HEMPSTEAD, N.Y. — President Barack Obama and Republican nominee Mitt Romney fought to a draw Tuesday in their second debate, but it was bloody, with each candidate scoring points in several heated exchanges.
From jobs to gas prices to immigration to taxes, Obama and Romney tangled aggressively, sometimes talking over each other and the moderator, CNN’s Candy Crowley. Snap polls and focus groups offered the campaigns and their supporters something to feel good about, although each team and their surrogates insisted that they dominated the town hall-style event.
“This was in New York — this was a New York-style debate,” Rep. Peter King (R-N.Y.) told reporters on the campus of Hofstra University on Long Island. “I disagree with a lot of what President Obama said tonight, but I don’t disagree with the two of them going at. That’s what it’s about.”
Perhaps the defining moment of the debate — or at least the one that was most ready-made for replay on local television, talk radio and cable news — came in an exchange about the attacks that killed American diplomatic personnel in Benghazi, Libya.

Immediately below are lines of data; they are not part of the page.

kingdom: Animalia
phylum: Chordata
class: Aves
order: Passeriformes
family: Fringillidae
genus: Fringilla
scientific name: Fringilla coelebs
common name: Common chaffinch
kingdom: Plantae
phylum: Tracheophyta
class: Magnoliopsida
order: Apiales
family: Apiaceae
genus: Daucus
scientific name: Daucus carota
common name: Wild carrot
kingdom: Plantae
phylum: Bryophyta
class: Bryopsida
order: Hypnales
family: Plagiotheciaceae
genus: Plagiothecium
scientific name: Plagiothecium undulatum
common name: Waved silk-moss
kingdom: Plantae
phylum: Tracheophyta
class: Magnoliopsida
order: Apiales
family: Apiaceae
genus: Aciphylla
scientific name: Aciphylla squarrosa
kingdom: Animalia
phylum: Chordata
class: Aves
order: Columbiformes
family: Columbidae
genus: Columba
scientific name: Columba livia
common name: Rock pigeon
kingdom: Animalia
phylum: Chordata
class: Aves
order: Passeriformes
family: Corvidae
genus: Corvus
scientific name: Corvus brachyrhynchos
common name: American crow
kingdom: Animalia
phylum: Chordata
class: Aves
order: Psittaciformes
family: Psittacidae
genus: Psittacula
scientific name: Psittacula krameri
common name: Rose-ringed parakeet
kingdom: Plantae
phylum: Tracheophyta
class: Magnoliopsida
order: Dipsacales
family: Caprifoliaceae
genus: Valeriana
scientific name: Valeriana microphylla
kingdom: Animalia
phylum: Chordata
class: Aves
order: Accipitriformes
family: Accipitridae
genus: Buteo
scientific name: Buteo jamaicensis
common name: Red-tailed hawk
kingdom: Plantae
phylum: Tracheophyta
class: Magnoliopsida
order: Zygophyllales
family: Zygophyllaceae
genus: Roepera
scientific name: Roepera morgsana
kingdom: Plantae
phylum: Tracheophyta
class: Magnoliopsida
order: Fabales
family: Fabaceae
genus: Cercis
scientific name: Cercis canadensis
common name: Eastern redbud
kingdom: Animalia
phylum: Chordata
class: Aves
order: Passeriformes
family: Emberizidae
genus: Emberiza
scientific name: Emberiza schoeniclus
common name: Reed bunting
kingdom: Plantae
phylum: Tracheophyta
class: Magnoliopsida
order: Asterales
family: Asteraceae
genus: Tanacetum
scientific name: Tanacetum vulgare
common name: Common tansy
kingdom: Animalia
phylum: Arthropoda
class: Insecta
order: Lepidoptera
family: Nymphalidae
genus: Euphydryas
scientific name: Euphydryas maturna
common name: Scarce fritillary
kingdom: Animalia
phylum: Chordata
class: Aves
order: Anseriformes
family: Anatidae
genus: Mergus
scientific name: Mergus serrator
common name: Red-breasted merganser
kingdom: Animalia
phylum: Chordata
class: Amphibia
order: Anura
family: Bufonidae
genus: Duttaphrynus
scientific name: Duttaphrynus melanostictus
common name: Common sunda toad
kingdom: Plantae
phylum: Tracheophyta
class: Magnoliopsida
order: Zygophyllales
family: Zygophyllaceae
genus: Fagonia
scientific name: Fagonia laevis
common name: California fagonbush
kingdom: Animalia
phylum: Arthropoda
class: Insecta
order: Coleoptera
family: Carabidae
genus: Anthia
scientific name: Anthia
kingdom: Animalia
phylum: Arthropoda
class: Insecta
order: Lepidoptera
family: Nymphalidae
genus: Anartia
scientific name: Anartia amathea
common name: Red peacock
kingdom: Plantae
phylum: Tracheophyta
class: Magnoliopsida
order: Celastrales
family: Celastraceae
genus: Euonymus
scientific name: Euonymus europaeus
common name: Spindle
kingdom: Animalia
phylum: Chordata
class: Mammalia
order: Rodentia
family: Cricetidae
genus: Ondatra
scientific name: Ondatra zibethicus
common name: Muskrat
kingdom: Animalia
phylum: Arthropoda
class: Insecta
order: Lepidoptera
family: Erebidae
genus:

After the president spoke about the attack, Romney jumped in.
“I want to make sure we get that for the record because it took the president 14 days before he called the attack in Benghazi an act of terror,” the governor said.
“Get the transcript,” an angry-sounding president replied.
Crowley cut in and said that Obama did, in fact, call the attack an “act of terror.”
Obama, seated in his chair, pointed his finger at the moderator’s dais and said, “Can you say that a little louder, Candy?”
The audience began to applaud.
As TV fact-checkers pointed out after the debate, Obama’s quote from his Rose Garden speech the day after the attacks was “No acts of terror will ever shake the resolve of this great nation.” But whatever the nuances of fact, the moment, both to viewers at home and pundits on TV, looked like a win for a president who badly needed one.
Early analysis of the debate was mixed, but the distillate of punditry certainly appeared to be that Obama, with his back up against the wall, had put things back on the right track, even if he didn’t move the his campaign’s train forward a great deal.
The spin by campaign operatives here began before the debate had even concluded, with both sides claiming victory.
“Whatever the president lost in his first debate, he more than made up for in this debate,” New York Sen. Charles Schumer (D) said. He added that if a similar number of people tuned in to this one as watched the first one, he thought people would see “a real bounce up for the president.”